- TO-DO ITEM:
Determine how many lines in the entries below contain "main", and output only that number.

+++ WORKING DATA

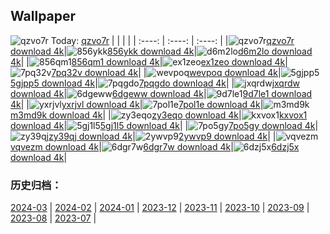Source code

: ## Wallpaper
![qzvo7r](https://w.wallhaven.cc/full/qz/wallhaven-qzvo7r.png) Today: [qzvo7r](https://th.wallhaven.cc/small/qz/qzvo7r.jpg)
|      |      |      |
| :----: | :----: | :----: |
|![qzvo7r](https://th.wallhaven.cc/small/qz/qzvo7r.jpg)[qzvo7r download 4k](https://wallhaven.cc/w/qzvo7r)|![856ykk](https://th.wallhaven.cc/small/85/856ykk.jpg)[856ykk download 4k](https://wallhaven.cc/w/856ykk)|![d6m2lo](https://th.wallhaven.cc/small/d6/d6m2lo.jpg)[d6m2lo download 4k](https://wallhaven.cc/w/d6m2lo)|
|![856qm1](https://th.wallhaven.cc/small/85/856qm1.jpg)[856qm1 download 4k](https://wallhaven.cc/w/856qm1)|![ex1zeo](https://th.wallhaven.cc/small/ex/ex1zeo.jpg)[ex1zeo download 4k](https://wallhaven.cc/w/ex1zeo)|![7pq32v](https://th.wallhaven.cc/small/7p/7pq32v.jpg)[7pq32v download 4k](https://wallhaven.cc/w/7pq32v)|
|![wevpoq](https://th.wallhaven.cc/small/we/wevpoq.jpg)[wevpoq download 4k](https://wallhaven.cc/w/wevpoq)|![5gjpp5](https://th.wallhaven.cc/small/5g/5gjpp5.jpg)[5gjpp5 download 4k](https://wallhaven.cc/w/5gjpp5)|![7pqgdo](https://th.wallhaven.cc/small/7p/7pqgdo.jpg)[7pqgdo download 4k](https://wallhaven.cc/w/7pqgdo)|
|![jxqrdw](https://th.wallhaven.cc/small/jx/jxqrdw.jpg)[jxqrdw download 4k](https://wallhaven.cc/w/jxqrdw)|![6dgeww](https://th.wallhaven.cc/small/6d/6dgeww.jpg)[6dgeww download 4k](https://wallhaven.cc/w/6dgeww)|![9d7le1](https://th.wallhaven.cc/small/9d/9d7le1.jpg)[9d7le1 download 4k](https://wallhaven.cc/w/9d7le1)|
|![yxrjvl](https://th.wallhaven.cc/small/yx/yxrjvl.jpg)[yxrjvl download 4k](https://wallhaven.cc/w/yxrjvl)|![7pol1e](https://th.wallhaven.cc/small/7p/7pol1e.jpg)[7pol1e download 4k](https://wallhaven.cc/w/7pol1e)|![m3md9k](https://th.wallhaven.cc/small/m3/m3md9k.jpg)[m3md9k download 4k](https://wallhaven.cc/w/m3md9k)|
|![zy3eqo](https://th.wallhaven.cc/small/zy/zy3eqo.jpg)[zy3eqo download 4k](https://wallhaven.cc/w/zy3eqo)|![kxvox1](https://th.wallhaven.cc/small/kx/kxvox1.jpg)[kxvox1 download 4k](https://wallhaven.cc/w/kxvox1)|![5gj1l5](https://th.wallhaven.cc/small/5g/5gj1l5.jpg)[5gj1l5 download 4k](https://wallhaven.cc/w/5gj1l5)|
|![7po5gy](https://th.wallhaven.cc/small/7p/7po5gy.jpg)[7po5gy download 4k](https://wallhaven.cc/w/7po5gy)|![zy39qj](https://th.wallhaven.cc/small/zy/zy39qj.jpg)[zy39qj download 4k](https://wallhaven.cc/w/zy39qj)|![2ywvp9](https://th.wallhaven.cc/small/2y/2ywvp9.jpg)[2ywvp9 download 4k](https://wallhaven.cc/w/2ywvp9)|
|![vqvezm](https://th.wallhaven.cc/small/vq/vqvezm.jpg)[vqvezm download 4k](https://wallhaven.cc/w/vqvezm)|![6dgr7w](https://th.wallhaven.cc/small/6d/6dgr7w.jpg)[6dgr7w download 4k](https://wallhaven.cc/w/6dgr7w)|![6dzj5x](https://th.wallhaven.cc/small/6d/6dzj5x.jpg)[6dzj5x download 4k](https://wallhaven.cc/w/6dzj5x)|

### 历史归档：
[2024-03](https://github.com/april-projects/april-wallpaper/tree/main/picture/2024-03/) | [2024-02](https://github.com/april-projects/april-wallpaper/tree/main/picture/2024-02/) | [2024-01](https://github.com/april-projects/april-wallpaper/tree/main/picture/2024-01/) | [2023-12](https://github.com/april-projects/april-wallpaper/tree/main/picture/2023-12/) | [2023-11](https://github.com/april-projects/april-wallpaper/tree/main/picture/2023-11/) | [2023-10](https://github.com/april-projects/april-wallpaper/tree/main/picture/2023-10/) | [2023-09](https://github.com/april-projects/april-wallpaper/tree/main/picture/2023-09/) | [2023-08](https://github.com/april-projects/april-wallpaper/tree/main/picture/2023-08/) | 
[2023-07](https://github.com/april-projects/april-wallpaper/tree/main/picture/2023-07/) |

++++++

- WRITTEN SOLUTION:
2